Pourtant, certains pays européens ont déjà adopté la mesure, dont l’efficacité semble éprouvée. C’est le cas de la Grande-Bretagne et d’une région d’Espagne. Le 9 février, au micro de la matinale d’Europe 1, Stéphane Troussel, président du conseil départemental de la Seine-Saint-Denis, a rappelé : « Depuis plus de trente ans, la police délivre une fiche à chaque personne qui est arrêtée et fouillée. La date, le motif de l’interaction et surtout l’origine ethnique de la personne contrôlée sont indiqués. D’autres expérimentations ont eu lieu dans quelques villes d’Europe, financées par la Fondation George Soros, mais une seule ville en Espagne l’a vraiment adoptée », explique-t-il. Là-bas, « la police a engagé le dialogue avec la population et a divisé par deux le nombre de ses contrôles, qui sont aussi devenus beaucoup plus efficaces. En Grande-Bretagne, le pourcentage de contrôles menant à une arrestation a augmenté. Il est de 16,5 % contre environ 4 % en France, selon une étude conduite dans deux départements. En clair, les policiers sont plus efficaces, ils affinent leur ciblage. »

En revanche, la remise de récépissés « n’a eu aucun effet sur le profilage racial », déplore Stéphane Troussel. D’après lui, les discriminations lors des contrôles d’identité stagnent et, à Londres, « un Noir a toujours 4,5 fois plus de chances de subir un contrôle d’identité qu’un Blanc. Et c’est la même chose aux États-Unis, où ces récépissés existent depuis des années », assure l’élu PS.

Barrière juridique

Par ailleurs, une barrière juridique se dresse devant la mise en place d’un tel système en France. « Partout où cette proposition existe, elle est associée à une classification de la population incompatible avec notre conception républicaine », rappelle Manuel Valls en septembre 2012 dans un discours devant des responsables policiers et gendarmes.

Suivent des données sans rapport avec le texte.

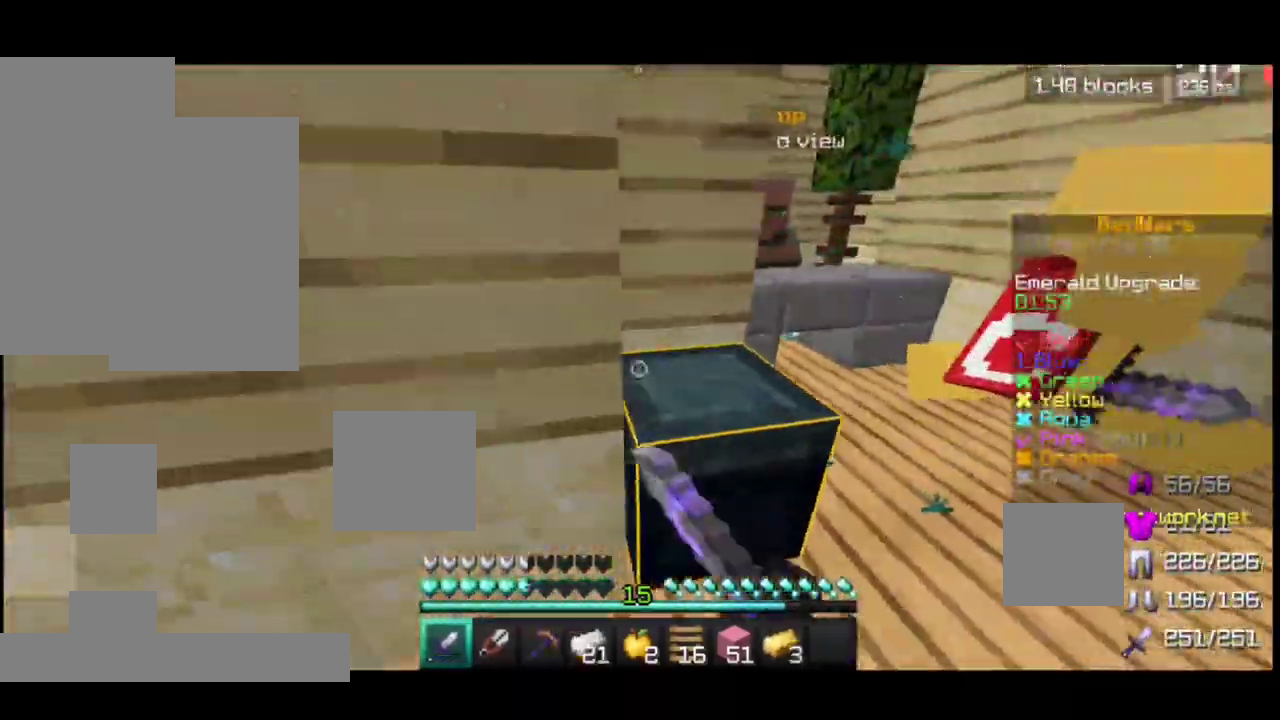
{"keys": ["d", "w"], "mouse": ["left"], "events": [[83, "mouse_left", "down"], [183, "mouse_left", "up"], [233, "mouse_left", "down"], [333, "mouse_left", "up"], [383, "a", "up"], [433, "mouse_left", "down"], [483, "d", "down"]]}
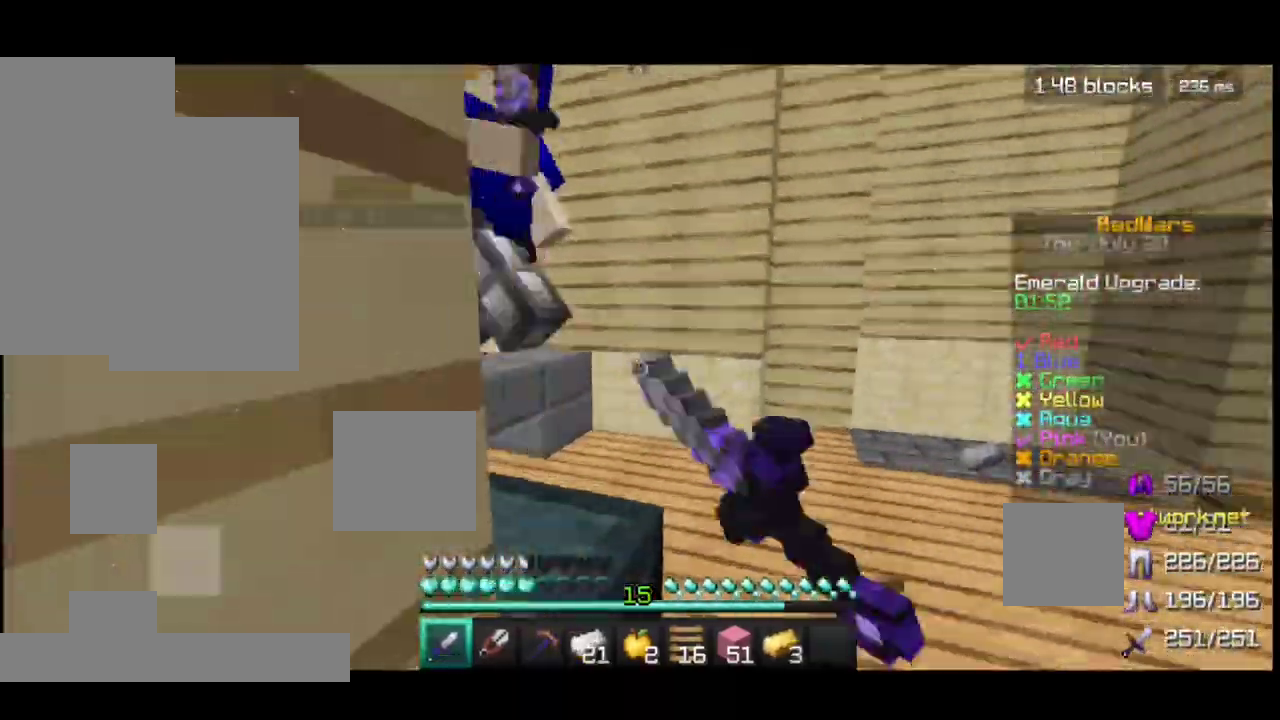
{"keys": ["a", "w"], "mouse": ["left"], "events": [[33, "mouse_left", "up"], [83, "mouse_left", "down"], [233, "mouse_left", "up"], [283, "d", "up"], [283, "mouse_left", "down"], [383, "mouse_left", "up"], [433, "a", "down"], [483, "mouse_left", "down"]]}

Le récépissé est également loin d’avoir les faveurs du nouveau locataire de la place Beauvau, qui l’assimile à une « chimère ». Selon Bruno Le Roux, le dispositif des caméras mobiles, ou caméras-piétons – accrochées sur le torse du policier ou du gendarme en patrouille –, lancé à titre expérimental en avril 2013 dans plusieurs départements et dans 47 zones de sécurité prioritaire (ZIP), est « bien plus opérationnel qu’un récépissé, qui entraînerait une forme de lourdeur ». « C’est une garantie pour les uns comme pour les autres. Lorsqu’il y a des contrôles qui ne se passent pas bien, c’est souvent parole contre parole. Là, avec les caméras-piétons, il y a des éléments de faits », avance-t-on au ministère de l’Intérieur. « À partir du moment où les images sont enregistrées, tout le monde se maîtrise mieux », fait valoir une source policière.

Actuellement, la caméra dont sont équipés les quelque 2 600 policiers et gendarmes ne va pas filmer en permanence ou se déclencher automatiquement, mais fonctionnaires et militaires participant à l’expérimentation seront tenus de la faire fonctionner lorsqu’ils procéderont à un contrôle. Selon son entourage, Bruno Le Roux devrait prochainement acter un déploiement supplémentaire de ces caméras-piétons.